Beyond regulatory compliance, analysts stress that recapitalisa­tion is increasingly being viewed by banks as a strategic reposition­ing exercise rather than a mere survival tactic.

According to Agusto & Co., the exercise is already serving as a channel to crowd in new inves­tors with not just capital, but also governance discipline, technology expertise and regional expansion ambitions.

“The recapitalisation exercise is serving as a channel to crowd in new investors and strengthen the sector’s long-term stability,” Olubunmi said.

He added that partnership and ownership structures in some banks could change “significantly” during the process — an outcome regulators appear comfortable with, given the CBN’s emphasis on resilience, risk absorption capacity and global competitiveness.

Indeed, CBN officials have re­peatedly argued that larger capital buffers are necessary to support Nigeria’s $1 trillion economy ambi­tion, fund big-ticket infrastructure projects, and reduce systemic risk in the financial system.

Why M&A Has Been Slow

Despite the structural logic for consolidation, analysts say several factors have delayed an M&A rush.

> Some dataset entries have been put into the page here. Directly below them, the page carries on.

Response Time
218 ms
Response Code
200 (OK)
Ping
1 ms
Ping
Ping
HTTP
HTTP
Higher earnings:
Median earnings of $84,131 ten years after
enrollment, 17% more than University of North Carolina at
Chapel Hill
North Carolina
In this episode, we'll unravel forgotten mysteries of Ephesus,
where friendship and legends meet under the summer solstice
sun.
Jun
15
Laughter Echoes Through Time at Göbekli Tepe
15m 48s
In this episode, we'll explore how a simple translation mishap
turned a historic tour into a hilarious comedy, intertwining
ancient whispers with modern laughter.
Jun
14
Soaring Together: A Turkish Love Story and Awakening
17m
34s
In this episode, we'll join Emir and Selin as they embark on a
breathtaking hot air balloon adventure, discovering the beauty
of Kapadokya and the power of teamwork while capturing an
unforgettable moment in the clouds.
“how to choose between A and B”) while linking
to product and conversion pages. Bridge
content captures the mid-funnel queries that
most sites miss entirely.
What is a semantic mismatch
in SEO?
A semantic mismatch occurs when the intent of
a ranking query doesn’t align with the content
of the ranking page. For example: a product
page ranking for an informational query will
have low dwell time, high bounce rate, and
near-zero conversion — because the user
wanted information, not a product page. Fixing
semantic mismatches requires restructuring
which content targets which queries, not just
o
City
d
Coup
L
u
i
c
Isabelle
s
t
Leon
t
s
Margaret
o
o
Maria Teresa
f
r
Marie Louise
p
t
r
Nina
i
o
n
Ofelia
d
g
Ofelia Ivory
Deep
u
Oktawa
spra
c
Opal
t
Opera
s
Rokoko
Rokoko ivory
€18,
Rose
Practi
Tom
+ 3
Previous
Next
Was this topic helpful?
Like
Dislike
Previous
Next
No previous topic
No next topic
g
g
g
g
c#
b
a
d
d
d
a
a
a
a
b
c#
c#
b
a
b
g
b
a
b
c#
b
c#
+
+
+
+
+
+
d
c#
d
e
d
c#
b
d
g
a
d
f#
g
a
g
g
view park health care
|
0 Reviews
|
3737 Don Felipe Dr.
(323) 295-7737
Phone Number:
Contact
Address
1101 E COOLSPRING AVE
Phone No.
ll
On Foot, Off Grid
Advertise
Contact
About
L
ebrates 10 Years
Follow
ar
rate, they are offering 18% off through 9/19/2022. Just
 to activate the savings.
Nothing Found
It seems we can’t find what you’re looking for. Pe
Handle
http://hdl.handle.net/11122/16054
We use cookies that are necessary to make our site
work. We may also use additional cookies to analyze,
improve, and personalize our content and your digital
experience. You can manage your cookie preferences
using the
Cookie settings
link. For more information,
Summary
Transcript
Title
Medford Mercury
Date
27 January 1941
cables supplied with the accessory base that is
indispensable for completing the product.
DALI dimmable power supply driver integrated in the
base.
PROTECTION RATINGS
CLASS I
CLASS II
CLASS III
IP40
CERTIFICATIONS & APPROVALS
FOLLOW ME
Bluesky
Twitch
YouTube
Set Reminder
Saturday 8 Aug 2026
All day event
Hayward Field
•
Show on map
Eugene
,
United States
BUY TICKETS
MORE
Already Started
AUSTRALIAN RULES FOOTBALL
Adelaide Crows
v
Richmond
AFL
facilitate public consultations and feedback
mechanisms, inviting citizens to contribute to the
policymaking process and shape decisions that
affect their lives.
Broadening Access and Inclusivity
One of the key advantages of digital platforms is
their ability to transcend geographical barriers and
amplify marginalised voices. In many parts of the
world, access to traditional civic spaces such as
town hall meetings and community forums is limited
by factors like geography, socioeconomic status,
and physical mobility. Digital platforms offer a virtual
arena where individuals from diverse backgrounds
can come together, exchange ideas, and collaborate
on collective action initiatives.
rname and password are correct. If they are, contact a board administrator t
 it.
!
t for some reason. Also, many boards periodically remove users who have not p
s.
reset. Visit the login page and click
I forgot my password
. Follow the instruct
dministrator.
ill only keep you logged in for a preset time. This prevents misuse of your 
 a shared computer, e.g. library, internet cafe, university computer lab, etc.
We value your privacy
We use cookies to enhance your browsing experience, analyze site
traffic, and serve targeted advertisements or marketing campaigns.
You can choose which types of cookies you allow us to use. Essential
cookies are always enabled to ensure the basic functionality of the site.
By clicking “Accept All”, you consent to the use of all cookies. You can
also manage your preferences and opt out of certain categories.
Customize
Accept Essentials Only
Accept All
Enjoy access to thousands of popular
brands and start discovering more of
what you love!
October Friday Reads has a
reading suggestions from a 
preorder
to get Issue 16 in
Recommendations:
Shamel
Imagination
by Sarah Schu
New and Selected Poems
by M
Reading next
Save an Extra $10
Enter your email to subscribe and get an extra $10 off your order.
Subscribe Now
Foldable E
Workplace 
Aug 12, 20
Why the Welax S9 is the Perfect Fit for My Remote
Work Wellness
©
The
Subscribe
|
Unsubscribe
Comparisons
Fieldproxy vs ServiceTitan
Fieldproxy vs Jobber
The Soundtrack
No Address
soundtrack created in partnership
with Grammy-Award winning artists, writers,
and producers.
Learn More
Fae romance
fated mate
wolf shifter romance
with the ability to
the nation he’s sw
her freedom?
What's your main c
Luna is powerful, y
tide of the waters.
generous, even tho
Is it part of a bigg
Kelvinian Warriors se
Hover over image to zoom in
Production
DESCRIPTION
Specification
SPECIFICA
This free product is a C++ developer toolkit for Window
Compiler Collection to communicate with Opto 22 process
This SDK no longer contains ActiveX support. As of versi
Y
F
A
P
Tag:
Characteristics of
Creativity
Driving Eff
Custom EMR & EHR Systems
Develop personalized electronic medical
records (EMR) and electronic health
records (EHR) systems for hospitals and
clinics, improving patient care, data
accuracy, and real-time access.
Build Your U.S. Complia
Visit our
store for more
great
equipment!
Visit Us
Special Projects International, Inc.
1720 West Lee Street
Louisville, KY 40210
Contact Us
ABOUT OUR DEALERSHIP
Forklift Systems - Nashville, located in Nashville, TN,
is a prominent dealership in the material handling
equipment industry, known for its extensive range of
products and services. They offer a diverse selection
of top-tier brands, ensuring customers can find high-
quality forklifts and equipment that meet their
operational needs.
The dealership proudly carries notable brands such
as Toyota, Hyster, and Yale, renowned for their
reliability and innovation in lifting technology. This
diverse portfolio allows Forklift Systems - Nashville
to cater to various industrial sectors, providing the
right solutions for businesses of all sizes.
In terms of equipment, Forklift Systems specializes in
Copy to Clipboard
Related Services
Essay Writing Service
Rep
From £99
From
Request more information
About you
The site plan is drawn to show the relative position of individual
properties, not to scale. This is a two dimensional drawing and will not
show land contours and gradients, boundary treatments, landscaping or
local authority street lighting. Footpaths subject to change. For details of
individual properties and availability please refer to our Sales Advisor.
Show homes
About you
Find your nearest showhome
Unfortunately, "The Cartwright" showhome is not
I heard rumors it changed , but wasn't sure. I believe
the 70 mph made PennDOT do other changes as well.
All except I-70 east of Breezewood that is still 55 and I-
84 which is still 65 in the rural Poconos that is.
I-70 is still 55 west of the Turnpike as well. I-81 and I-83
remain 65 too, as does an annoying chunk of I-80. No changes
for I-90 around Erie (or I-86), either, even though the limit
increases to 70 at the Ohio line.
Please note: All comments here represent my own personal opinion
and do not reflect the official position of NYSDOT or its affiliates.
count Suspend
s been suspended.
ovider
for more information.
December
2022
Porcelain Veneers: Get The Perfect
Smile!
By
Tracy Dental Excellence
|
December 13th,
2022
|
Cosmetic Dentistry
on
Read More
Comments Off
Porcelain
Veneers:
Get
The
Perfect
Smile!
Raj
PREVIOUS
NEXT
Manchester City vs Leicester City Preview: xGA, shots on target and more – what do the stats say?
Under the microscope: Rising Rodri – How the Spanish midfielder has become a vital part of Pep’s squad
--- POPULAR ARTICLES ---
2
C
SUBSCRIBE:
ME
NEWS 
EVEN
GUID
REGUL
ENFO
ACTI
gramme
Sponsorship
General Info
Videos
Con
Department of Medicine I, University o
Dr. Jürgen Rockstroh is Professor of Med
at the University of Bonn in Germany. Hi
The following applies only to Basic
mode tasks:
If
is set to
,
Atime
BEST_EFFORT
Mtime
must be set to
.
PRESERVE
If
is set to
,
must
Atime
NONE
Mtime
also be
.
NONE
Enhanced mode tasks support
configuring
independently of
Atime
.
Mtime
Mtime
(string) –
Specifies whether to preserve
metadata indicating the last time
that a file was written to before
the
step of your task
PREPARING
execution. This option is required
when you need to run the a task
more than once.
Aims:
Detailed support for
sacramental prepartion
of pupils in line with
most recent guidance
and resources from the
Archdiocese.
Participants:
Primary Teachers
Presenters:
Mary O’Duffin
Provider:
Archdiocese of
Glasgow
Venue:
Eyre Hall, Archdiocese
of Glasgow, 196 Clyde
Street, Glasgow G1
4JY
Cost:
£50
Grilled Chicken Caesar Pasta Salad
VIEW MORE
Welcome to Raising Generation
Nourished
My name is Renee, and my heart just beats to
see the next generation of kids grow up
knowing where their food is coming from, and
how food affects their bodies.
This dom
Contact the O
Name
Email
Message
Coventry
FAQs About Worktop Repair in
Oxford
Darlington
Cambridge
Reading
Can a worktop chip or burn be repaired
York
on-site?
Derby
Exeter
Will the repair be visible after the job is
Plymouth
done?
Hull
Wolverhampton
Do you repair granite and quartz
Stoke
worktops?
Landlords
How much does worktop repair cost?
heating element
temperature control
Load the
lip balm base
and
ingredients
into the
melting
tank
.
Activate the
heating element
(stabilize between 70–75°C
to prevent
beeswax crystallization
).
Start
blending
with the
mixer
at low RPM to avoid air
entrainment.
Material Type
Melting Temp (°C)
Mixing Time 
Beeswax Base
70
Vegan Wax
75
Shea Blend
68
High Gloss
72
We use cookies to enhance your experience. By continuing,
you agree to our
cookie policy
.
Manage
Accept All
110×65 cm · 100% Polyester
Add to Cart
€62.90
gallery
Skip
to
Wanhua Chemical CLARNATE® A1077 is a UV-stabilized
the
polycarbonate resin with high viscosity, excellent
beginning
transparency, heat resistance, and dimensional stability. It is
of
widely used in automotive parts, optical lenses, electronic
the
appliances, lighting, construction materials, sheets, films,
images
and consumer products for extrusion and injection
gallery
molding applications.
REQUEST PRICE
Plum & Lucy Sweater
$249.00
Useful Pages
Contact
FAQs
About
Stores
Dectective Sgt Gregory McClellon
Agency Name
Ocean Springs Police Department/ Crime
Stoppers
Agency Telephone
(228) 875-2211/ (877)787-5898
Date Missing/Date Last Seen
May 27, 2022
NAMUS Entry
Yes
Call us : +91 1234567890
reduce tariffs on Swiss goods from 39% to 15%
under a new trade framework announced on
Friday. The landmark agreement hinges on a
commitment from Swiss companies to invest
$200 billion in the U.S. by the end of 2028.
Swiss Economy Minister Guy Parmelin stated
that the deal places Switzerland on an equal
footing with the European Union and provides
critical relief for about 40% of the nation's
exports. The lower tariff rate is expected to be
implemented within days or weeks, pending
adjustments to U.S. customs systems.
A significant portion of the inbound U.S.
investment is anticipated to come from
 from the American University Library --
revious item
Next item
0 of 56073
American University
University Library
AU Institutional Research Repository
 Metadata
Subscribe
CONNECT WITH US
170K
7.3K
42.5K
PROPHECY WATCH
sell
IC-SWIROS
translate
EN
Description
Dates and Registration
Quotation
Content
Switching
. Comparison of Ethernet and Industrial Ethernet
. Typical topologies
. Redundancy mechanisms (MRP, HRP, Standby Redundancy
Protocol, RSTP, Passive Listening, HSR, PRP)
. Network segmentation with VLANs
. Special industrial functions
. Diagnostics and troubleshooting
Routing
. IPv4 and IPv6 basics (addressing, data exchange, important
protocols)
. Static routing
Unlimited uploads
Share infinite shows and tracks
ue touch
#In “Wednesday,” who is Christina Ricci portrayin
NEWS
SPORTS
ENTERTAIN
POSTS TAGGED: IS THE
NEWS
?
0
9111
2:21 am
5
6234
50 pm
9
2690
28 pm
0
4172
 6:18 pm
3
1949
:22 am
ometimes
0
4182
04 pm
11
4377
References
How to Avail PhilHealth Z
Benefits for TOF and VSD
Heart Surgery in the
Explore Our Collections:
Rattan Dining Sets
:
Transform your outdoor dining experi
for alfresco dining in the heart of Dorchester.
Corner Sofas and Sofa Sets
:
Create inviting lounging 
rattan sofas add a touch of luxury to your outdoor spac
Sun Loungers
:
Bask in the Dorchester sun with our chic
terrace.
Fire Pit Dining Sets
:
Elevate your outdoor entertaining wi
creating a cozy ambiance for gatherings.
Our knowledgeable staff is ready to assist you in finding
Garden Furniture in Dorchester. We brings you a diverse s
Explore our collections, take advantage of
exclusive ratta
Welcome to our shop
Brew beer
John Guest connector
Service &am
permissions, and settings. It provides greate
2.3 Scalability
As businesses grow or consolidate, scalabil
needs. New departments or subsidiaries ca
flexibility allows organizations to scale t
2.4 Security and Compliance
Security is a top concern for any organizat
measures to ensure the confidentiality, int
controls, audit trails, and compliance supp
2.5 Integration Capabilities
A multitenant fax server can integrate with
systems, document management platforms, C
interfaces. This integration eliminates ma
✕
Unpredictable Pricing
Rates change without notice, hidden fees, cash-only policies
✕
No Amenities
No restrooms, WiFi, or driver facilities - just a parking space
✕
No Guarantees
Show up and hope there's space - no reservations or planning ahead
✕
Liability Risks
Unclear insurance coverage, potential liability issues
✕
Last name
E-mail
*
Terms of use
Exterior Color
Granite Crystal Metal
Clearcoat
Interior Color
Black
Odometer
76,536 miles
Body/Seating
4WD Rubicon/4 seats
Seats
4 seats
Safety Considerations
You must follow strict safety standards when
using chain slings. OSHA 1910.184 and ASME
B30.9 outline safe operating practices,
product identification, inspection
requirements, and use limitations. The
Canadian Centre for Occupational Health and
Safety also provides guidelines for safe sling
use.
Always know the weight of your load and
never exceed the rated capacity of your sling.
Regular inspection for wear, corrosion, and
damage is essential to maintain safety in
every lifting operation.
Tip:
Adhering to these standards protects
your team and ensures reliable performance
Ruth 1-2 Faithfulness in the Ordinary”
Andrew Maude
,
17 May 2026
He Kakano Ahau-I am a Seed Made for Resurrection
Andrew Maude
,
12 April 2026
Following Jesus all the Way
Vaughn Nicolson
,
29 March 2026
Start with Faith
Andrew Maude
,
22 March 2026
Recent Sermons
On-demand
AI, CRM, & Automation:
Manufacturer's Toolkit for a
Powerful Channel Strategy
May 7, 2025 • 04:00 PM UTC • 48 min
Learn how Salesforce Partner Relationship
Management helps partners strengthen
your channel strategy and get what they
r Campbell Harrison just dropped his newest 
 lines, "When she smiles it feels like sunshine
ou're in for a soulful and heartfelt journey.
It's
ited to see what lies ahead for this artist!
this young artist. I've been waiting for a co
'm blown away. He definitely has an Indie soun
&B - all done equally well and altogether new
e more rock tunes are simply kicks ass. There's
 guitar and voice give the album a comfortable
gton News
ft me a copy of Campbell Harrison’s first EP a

First is valuation mismatch. Many bank owners are reluctant to sell at what they consider dis­counted valuations, especially after enduring years of currency devalu­ation and macroeconomic volatility.

Second is regulatory scrutiny. Bank mergers in Nigeria require extensive CBN and Securities and Exchange Commission (SEC) ap­provals, a process that can be time-consuming and uncertain — an unattractive proposition when deadlines are tight.

Third is the improving profit­ability of many banks. Strong 2024 and 2025 earnings, driven by high interest rates and FX revaluation gains, have given management teams confidence that they can raise capital independently with­out surrendering control.

However, analysts believe this stance may soften as the deadline draws closer.

“By the last stretch of the re­capitalisation timeline, sentiment changes. Pride gives way to prag­matism,” said Julius Anyanwu, an investment banker familiar with ongoing capital discussions.

He added, “That’s when you’ll see more openness to strategic takeovers or mergers.”

Implications For Shareholders And The Market

For existing shareholders, es­pecially minorities, the coming months could be pivotal. Rights is­sues that are not fully subscribed could lead to dilution, while pri­vate placements to new investors may shift voting power and board influence.

Market analysts advise share­holders to pay close attention to offer terms, pricing discounts and post-issue ownership structures.

“Recapitalisation is not neutral for shareholders,” said a portfolio manager at a local asset manage­ment firm. “If you don’t follow your rights, your stake shrinks. If you do, you need to assess wheth­er the long-term value justifies the additional capital.”